IslamiQ: Wie ist die Situation der Rohingya, die nicht aus Myanmar fliehen konnten?
Islam: Derzeit leben noch rund 600,000 Rohingya in Rakhine. Sie werden weiterhin verfolgt und leben in abgeschotteten Dörfern, Ghettos und Konzentrationslagern. Die dortigen Bedingungen werden von internationalen Hilfsorganisationen als die schlimmsten der Welt beschrieben. Es gibt keine Bewegungsfreiheit, keinen Zugang zu Arbeit, Bildung, medizinischer Versorgung und anderen Hilfsleistungen.

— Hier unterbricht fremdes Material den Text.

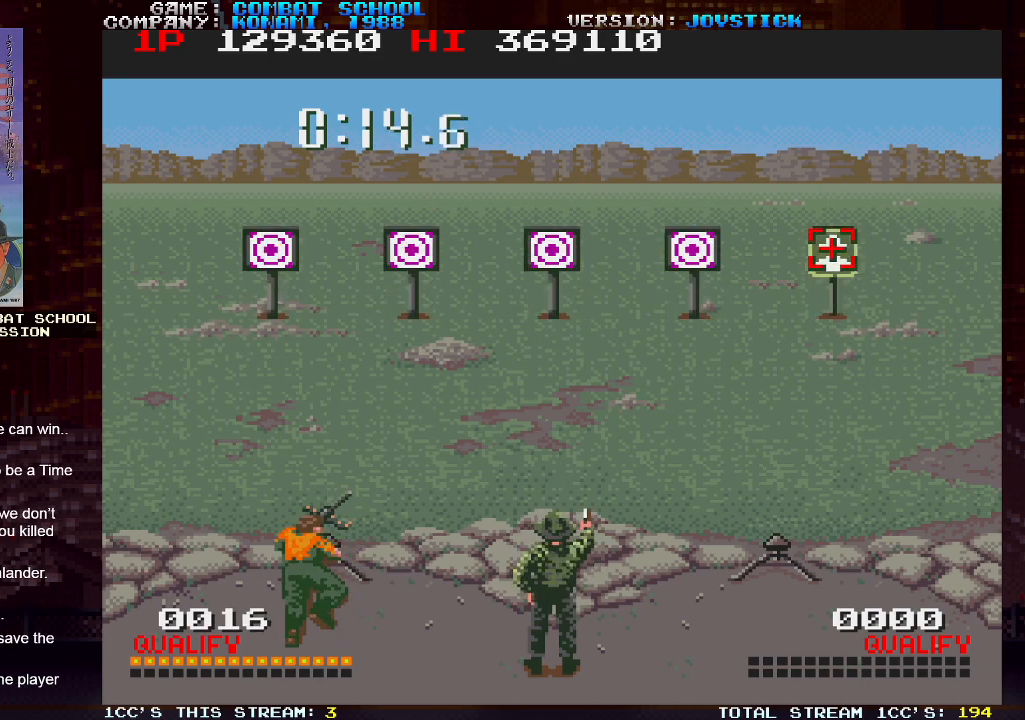
{"buttons": [], "left_stick": "left", "events": [[33, "left_stick", "left"], [200, "SQUARE", "down"], [300, "SQUARE", "up"]]}
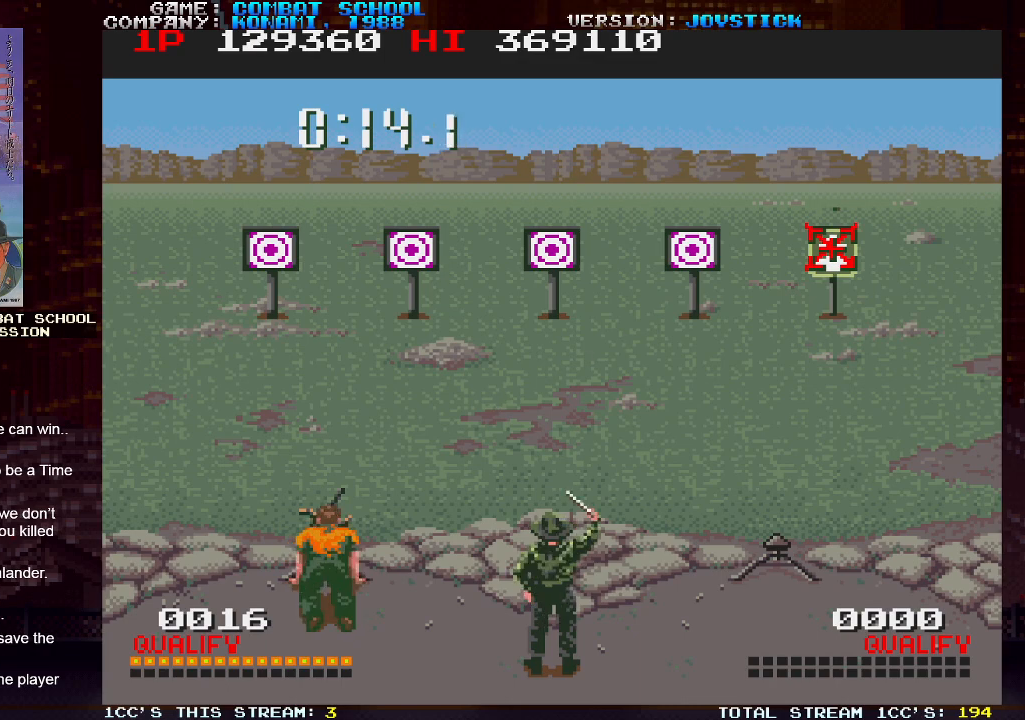
{"buttons": [], "left_stick": "center", "events": [[450, "left_stick", "center"]]}
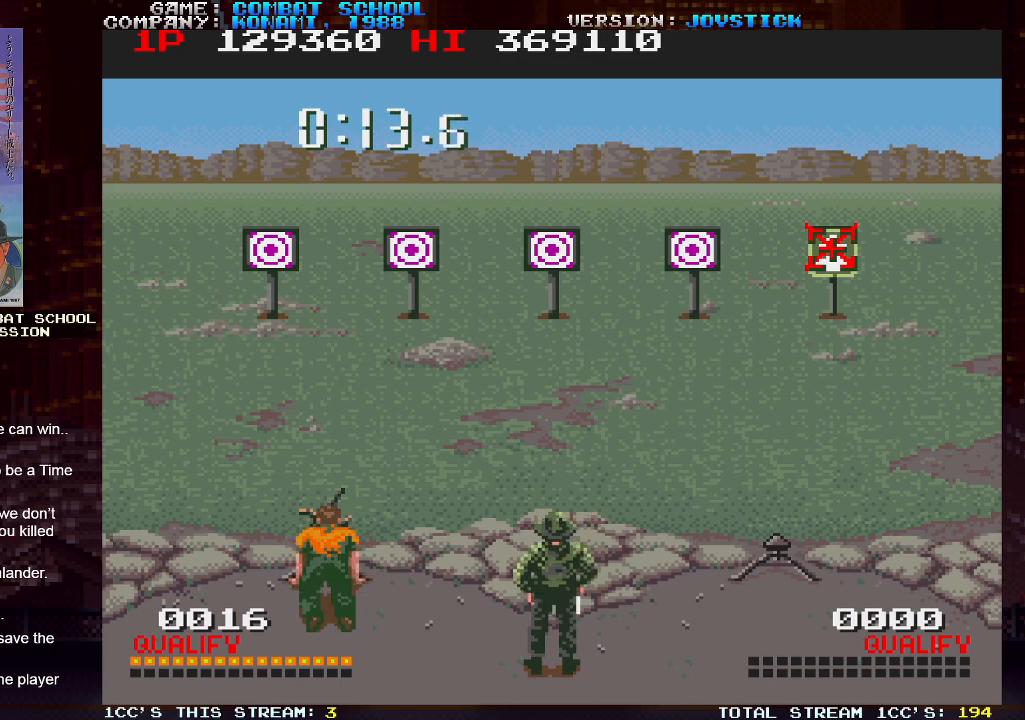
{"buttons": [], "left_stick": "center", "events": []}
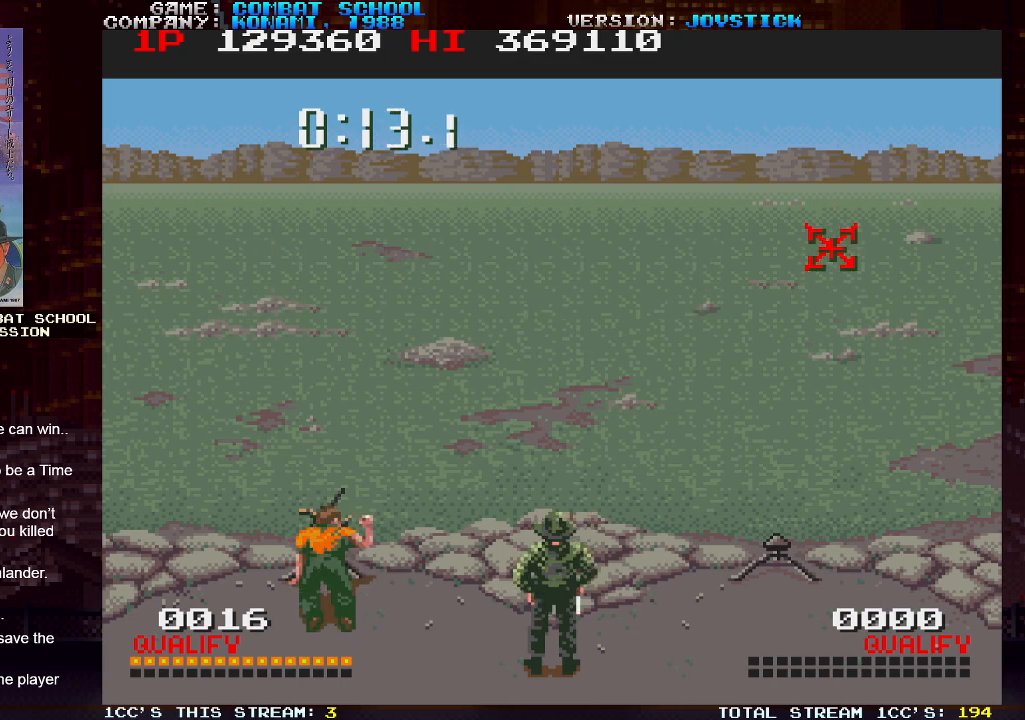
{"buttons": [], "left_stick": "right", "events": [[500, "left_stick", "right"]]}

Seit der Gewaltwelle von 2012 wurden über 140.000 Muslime, darunter Rohingya und Kaman, in Flüchtlingslagern in den Vorstädten der Provinzhauptstadt Sittwe und anderer Städte im Süden Rakhines deponiert. Dort warten sie vergeblich auf die Rückkehr in ihre Heimatdörfer. Sie leiden unter massiven Unterdrückungen und Einschränkungen, während der Genozid weitergeht.